Amerika

Furthest Right

With a Whimper

Someone told me that gay marriage has been accepted in New York.

When I heard it I said it was just a matter of time anyway – soon the whole Western world will be ruled by hedonism. One might say that it’s not hedonism, that no-one can’t help it whether he loves boys or girls. But then again the fact that you are urged or inclined towards some preference doesn’t automatically mean you should give in to it. Who is to say that there is not some Nobility in struggling against the preferences we find in ourselves, should we judge them to be wrong?

Which begs the question: “Wrong, according to what standard?” And who is it that sets the standards today?

The idea commonly established in the Western world is that convenience and pleasure should prevail above everything, and that no behaviour matters as long as it does not diminish the convenience or pleasures of others. This is the instinct that wins out in most people naturally, and also the Utilitarian philosophy that would inevitably prevail as soon as the Axis powers were defeated in World War II.

Utilitarianism in turn built itself up on the terms laid down by Hobbes: a form-expression of subjectivism. Don’t judge – its best not to judge, we shouldn’t judge other people’s ideas, we should only react once they become violent. The attitude that we tolerate all value-judgements, all ethical systems, that all we ever condemn is violence. Or, otherwise conduct that we don’t like, but we don’t criticize or judge anyone’s ethical system as good or evil, better or worse.

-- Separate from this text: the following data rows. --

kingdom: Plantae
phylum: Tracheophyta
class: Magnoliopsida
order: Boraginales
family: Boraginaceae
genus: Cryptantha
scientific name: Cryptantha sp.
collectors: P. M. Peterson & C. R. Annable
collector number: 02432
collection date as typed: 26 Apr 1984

The idea that convenience and pleasure should prevail above everything, and that no behaviour matters as long as it does not diminish the convenience or pleasures of others, can also be referred to as pluralism. It rests on the core notion that no code of conduct or idea for a human aspiration is intrinsically more worthwhile than another. Therefore, so it would follow, we might all be best off pursuing the impulses we are endowed with by nature, to seek happiness in the pursuits of temporary pleasures.

In turn, one might argue that the natural urge to pursue temporary pleasures was instigated by nature to sustain life in its most primitive level: If we wouldn’t have received pleasure stimulation from tasty foods and cute girlies, we wouldn’t have been here today to begin with. Yet, as we moved past that level we developed intelligence to give us further answers to further life. And with it came ideas such as Honour, Reverence, Destiny, Perseverance, Prestige, Transcendence, Heroism, Duty, Serenity and Ascendancy. Yet today these ideas would be declared as subjective value-constructions with little tangible benefit.

These ideas would therefore be reserved for the private domain where people will be free to indulge at them without larger consequence. Whereas totalitarian systems of Europe in the 20th century took these concepts and made them the centre of the political stage, the education system, and through the gleichschaltung of every part of society at large. However these regimes perished in flames, and with them their visions of life.

Today, someone finally asked me whether the situation could be turned around or if we would perish with those principles.

As far as I can tell that would be hard, because you would have to convince people that there should be legislation against sodomy, adultery, bestiality and otherwise dishonourable conduct. But then people would say that this is a grey field of opinion, and that it really isn’t clear how society takes damage from these activities. People would argue that you were merely trying to use the legislative powers to make your subjective preferences for human aspirations into rule of law.

To express yourself you would have to speak in a vocabulary which has not pleasure-pursuit but living up to worthiness as the centre thought, and that is an aristocratic vocabulary your audience would feel estranged by.

What it comes down to is that people who take as their stance in life that the human being has a Higher Purpose to live up than merely to follow whatever impulses and desires well up in him, are a select few members of a dying breed. And through egalitarianism and democracy their voices will be drowned by the chattering of the masses and the TV’s. And that’s how History will end – not with a bang, but with a whimper.